Transatlantic economic challenges in an era of growing multipolarity
Excerpt from the Opening Address of Vitor Gaspar
In 1950, Europe, the United States and other Western Offshoots (using the expression of Madison) represented about 57 percent of World GDP – at the time the 27 member states of the European Union represented 28.2 percent of World GDP and the United States 27.3 percent. The Transatlantic dominance was even more pronounced if measured by shares in world trade or finance.
In terms of population the shares were much lower at 14.8 percent and 6.2 percent respectively, reflecting the relative patterns of prosperity and deprivation around the world.

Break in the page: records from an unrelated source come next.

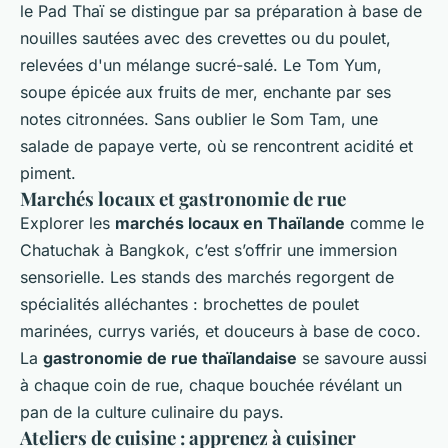
le Pad Thaï se distingue par sa préparation à base de
nouilles sautées avec des crevettes ou du poulet,
relevées d'un mélange sucré-salé. Le Tom Yum,
soupe épicée aux fruits de mer, enchante par ses
notes citronnées. Sans oublier le Som Tam, une
salade de papaye verte, où se rencontrent acidité et
piment.
Marchés locaux et gastronomie de rue
Explorer les
marchés locaux en Thaïlande
comme le
Chatuchak à Bangkok, c’est s’offrir une immersion
sensorielle. Les stands des marchés regorgent de
spécialités alléchantes : brochettes de poulet
marinées, currys variés, et douceurs à base de coco.
La
gastronomie de rue thaïlandaise
se savoure aussi
à chaque coin de rue, chaque bouchée révélant un
pan de la culture culinaire du pays.
Ateliers de cuisine : apprenez à cuisiner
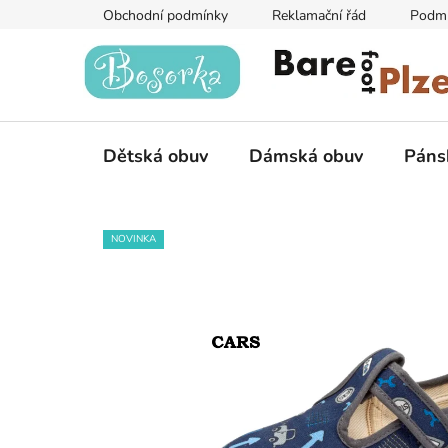
Přejít
Obchodní podmínky
Reklamační řád
Podmí
na
obsah
Dětská obuv
Dámská obuv
Páns
NOVINKA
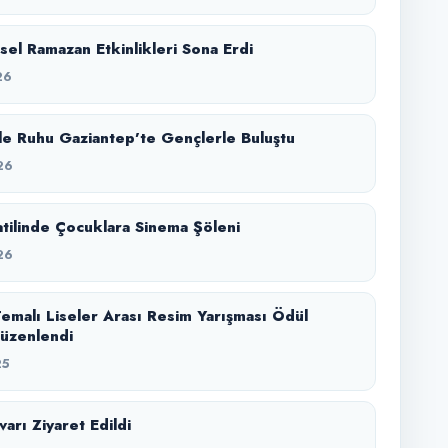
el Ramazan Etkinlikleri Sona Erdi
26
e Ruhu Gaziantep’te Gençlerle Buluştu
26
Tatilinde Çocuklara Sinema Şöleni
26
emalı Liseler Arası Resim Yarışması Ödül
üzenlendi
25
arı Ziyaret Edildi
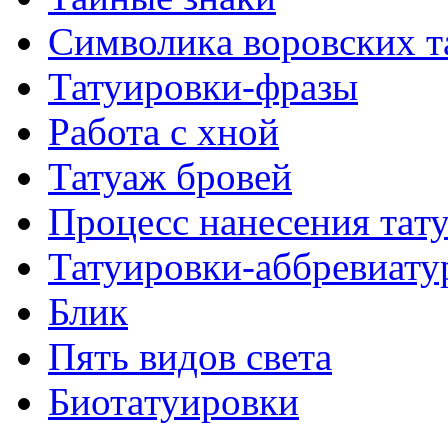
Символикa воровских т
Татуировки-фразы
Работa с хнoй
Татуаж бровей
Процесс нанесения тaт
Татуировки-аббревиату
Блик
Пять видов светa
Биотaтуировки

It is impressive to compare these indicators with the prospects for 2050. Such long term perspective suggests a profound long term change going forward. In the century from 1950 to 2050 the share of Europe and European Offshoots will have fallen from about 57 percent to about 40 percent of world GDP. Western Europe will have fallen from 26.2 percent to 17.9 percent and the US from 27.3 percent to 19.6 percent. In the same period Asia will have moved from about 18.4 percent to 36.5 percent. To a very large extent these trends reflect the reversal of the Great Divergence that took place from the mid-1700s to the mid-1950s and led to dominance of World Trade and Finance by Europe and European off-shoots. The shifting patterns of power going forward are clear. Effective cooperation and coordination in the global economy require that governance of multilateral organisations and groups adapts to these changing patterns. The process of transition may be characterised by growing multipolarity as in the theme for this conference. There can be no guarantees that the transition will proceed smoothly. A cooperative and multilateral approach (that I am tempted to label the European approach) is only one possible way to conceive the transition. But, in whatever way it occurs, the transition at global level will have profound effects on transatlantic political, economic and financial relations. Global transition is a powerful undercurrent that persistently influences transatlantic relations.